ADHD begins in childhood. The symptoms of inattention or hyperactivity need to manifest themselves in a manner that is inconsistent with the child’s current developmental level. That is, the child’s behavior is significantly more inattentive or hyperactive than that of his or her peers of a similar age.

Several symptoms must be present before age 12. This age requirement supports ADHD/ADD as a neurodevelopmental disorder. In the Diagnostic and Statistical Manual of Mental Disorders, Fourth Edition (DSM-IV), symptoms were required before age 7.
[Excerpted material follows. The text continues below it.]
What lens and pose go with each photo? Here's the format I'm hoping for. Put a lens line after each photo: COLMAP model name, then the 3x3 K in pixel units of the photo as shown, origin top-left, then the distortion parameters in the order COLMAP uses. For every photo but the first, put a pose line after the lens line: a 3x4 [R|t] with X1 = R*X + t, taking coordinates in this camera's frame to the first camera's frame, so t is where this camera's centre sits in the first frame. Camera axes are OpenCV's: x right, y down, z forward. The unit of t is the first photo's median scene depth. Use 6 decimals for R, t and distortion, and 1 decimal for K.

Now the age of 12 is seen as an acceptable criterion because it is often difficult for adults (e.g., parents) to look retrospectively and establish a precise age of onset for a child. Indeed, adult recall of childhood symptoms tends to be unreliable. Thus, the DSM-5 has added some leeway to the age cut-off.
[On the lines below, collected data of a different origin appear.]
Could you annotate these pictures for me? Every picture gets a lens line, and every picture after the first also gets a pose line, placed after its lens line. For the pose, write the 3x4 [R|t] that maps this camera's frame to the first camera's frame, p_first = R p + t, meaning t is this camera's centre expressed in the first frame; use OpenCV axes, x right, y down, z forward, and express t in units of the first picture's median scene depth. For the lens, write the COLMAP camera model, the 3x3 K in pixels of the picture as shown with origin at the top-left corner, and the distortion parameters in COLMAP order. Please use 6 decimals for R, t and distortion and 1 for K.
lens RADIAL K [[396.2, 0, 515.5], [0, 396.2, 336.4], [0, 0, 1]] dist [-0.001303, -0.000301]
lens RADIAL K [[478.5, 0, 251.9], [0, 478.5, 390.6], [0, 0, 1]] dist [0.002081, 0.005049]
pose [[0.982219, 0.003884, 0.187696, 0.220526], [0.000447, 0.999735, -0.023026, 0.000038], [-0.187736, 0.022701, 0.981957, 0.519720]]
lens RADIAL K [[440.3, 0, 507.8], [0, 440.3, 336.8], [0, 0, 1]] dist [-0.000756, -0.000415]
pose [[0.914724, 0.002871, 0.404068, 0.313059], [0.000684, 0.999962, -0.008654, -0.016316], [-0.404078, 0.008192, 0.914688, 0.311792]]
A person can present with predominantly inattention, predominantly hyperactivity-impulsivity, or a combination of the two. To meet for each of these ADHD specifiers, a person must exhibit at least 6 symptoms from the appropriate categories below.

Symptoms of Inattention:

  • Often fails to give close attention to details or makes careless mistakes in schoolwork, work, or other activities
  • Often has difficulty sustaining attention in tasks or play activities
  • Often does not seem to listen when spoken to directly
  • Often does not follow through on instructions and fails to finish schoolwork, chores, or duties in the workplace (not due to oppositional behavior or failure to understand instructions)
  • Often has difficulty organizing tasks and activities
  • Often avoids, dislikes, or is reluctant to engage in tasks that require sustained mental effort (such as schoolwork or homework)
  • Often loses things necessary for tasks or activities (e.g., toys, school assignments, pencils, books, or tools)
  • Is often easily distracted by extraneous stimuli
  • Is often forgetful in daily activities–even those the person performs regularly (e.g., a routine appointment)
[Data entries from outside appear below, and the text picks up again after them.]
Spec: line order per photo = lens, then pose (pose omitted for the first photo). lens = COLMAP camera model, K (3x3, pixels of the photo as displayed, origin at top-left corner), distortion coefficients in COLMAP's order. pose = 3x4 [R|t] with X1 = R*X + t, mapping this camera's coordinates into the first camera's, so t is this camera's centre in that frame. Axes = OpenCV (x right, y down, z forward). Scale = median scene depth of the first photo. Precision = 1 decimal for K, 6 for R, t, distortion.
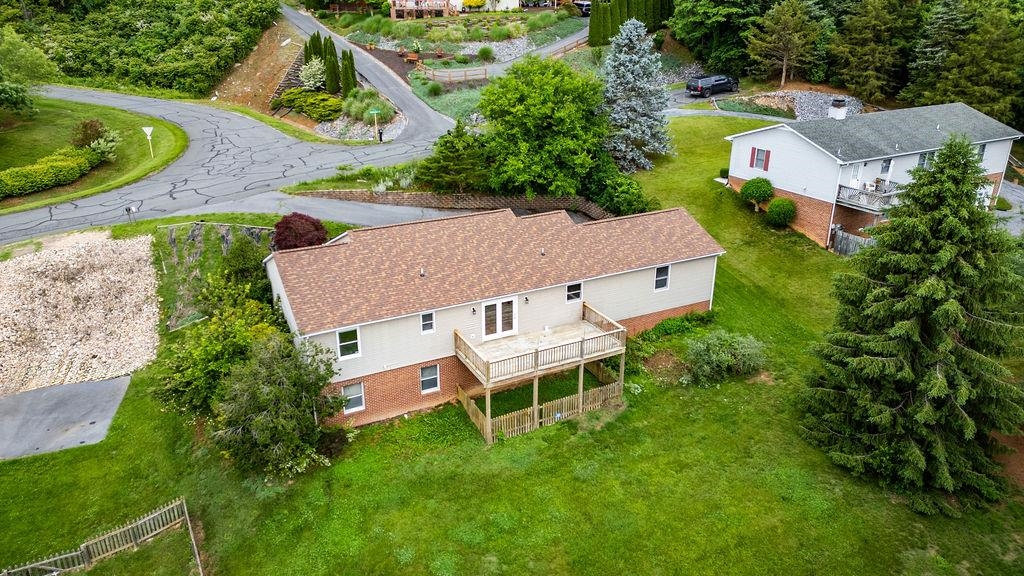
lens RADIAL K [[712.7, 0, 512.0], [0, 712.7, 288.0], [0, 0, 1]] dist [0.076201, -0.108977]
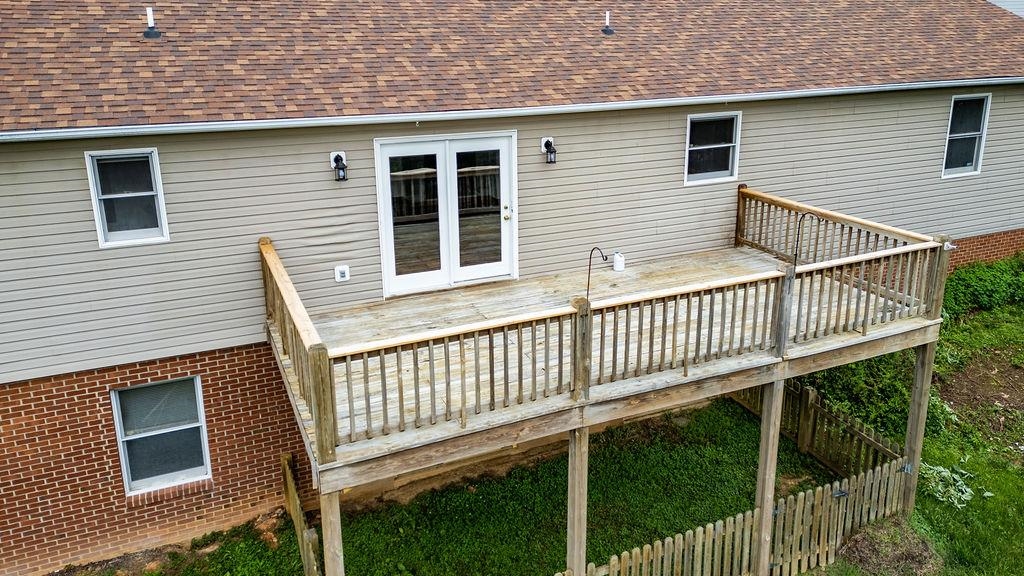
lens RADIAL K [[769.0, 0, 529.2], [0, 769.0, 242.2], [0, 0, 1]] dist [0.053126, -0.049890]
pose [[0.999023, 0.008885, -0.043297, 0.026464], [-0.013594, 0.993871, -0.109711, 0.086866], [0.042057, 0.110192, 0.993020, 0.715828]]
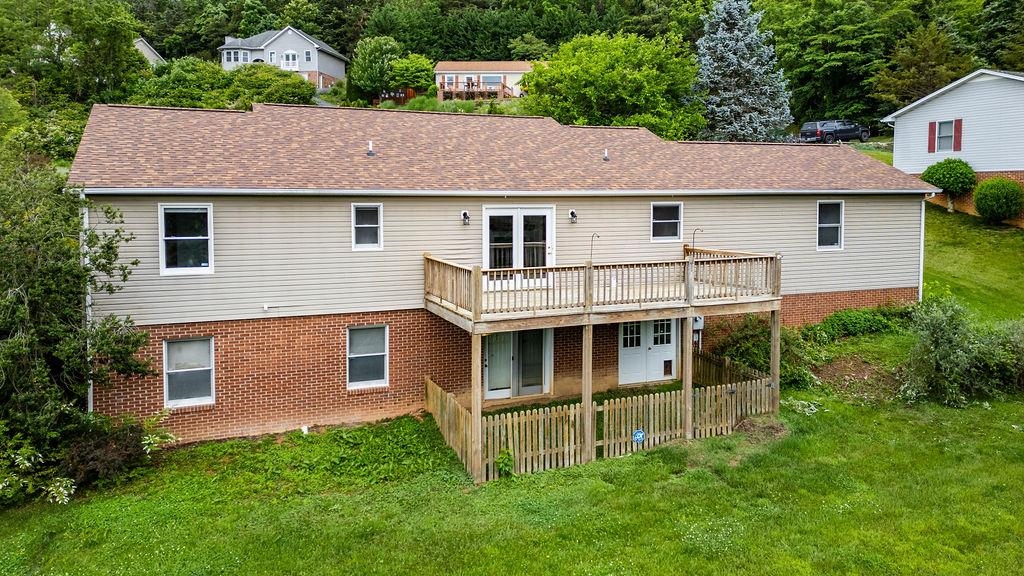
lens RADIAL K [[769.0, 0, 529.2], [0, 769.0, 242.2], [0, 0, 1]] dist [0.053126, -0.049890]
pose [[0.997310, 0.005900, -0.073059, 0.029968], [-0.029020, 0.947085, -0.319668, 0.214799], [0.067307, 0.320928, 0.944709, 0.489851]]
Symptoms of Hyperactivity/Impulsivity:

Hyperactivity
  • Often fidgets with hands or feet or squirms in seat
  • Often leaves seat in classroom or in other situations in which remaining seated is expected
  • Often runs about or climbs excessively in situations in which it is inappropriate (in adolescents or adults, may be limited to subjective feelings of restlessness)
  • Often has difficulty playing or engaging in leisure activities quietly
  • Is often “on the go” or often acts as if “driven by a motor”
  • Often talks excessively

Impulsivity

  • Often blurts out answers before questions have been completed
  • Often has difficulty awaiting turn
  • Often interrupts or intrudes on others (e.g., butts into conversations or games)

Symptoms must have persisted for at least 6 months.

Some of these symptoms need to have been present as a child, at 12 years old or younger. The symptoms also must exist in at least two separate settings (for example, at school and at home). The symptoms should be creating significant impairment in social, academic or occupational functioning or relationships.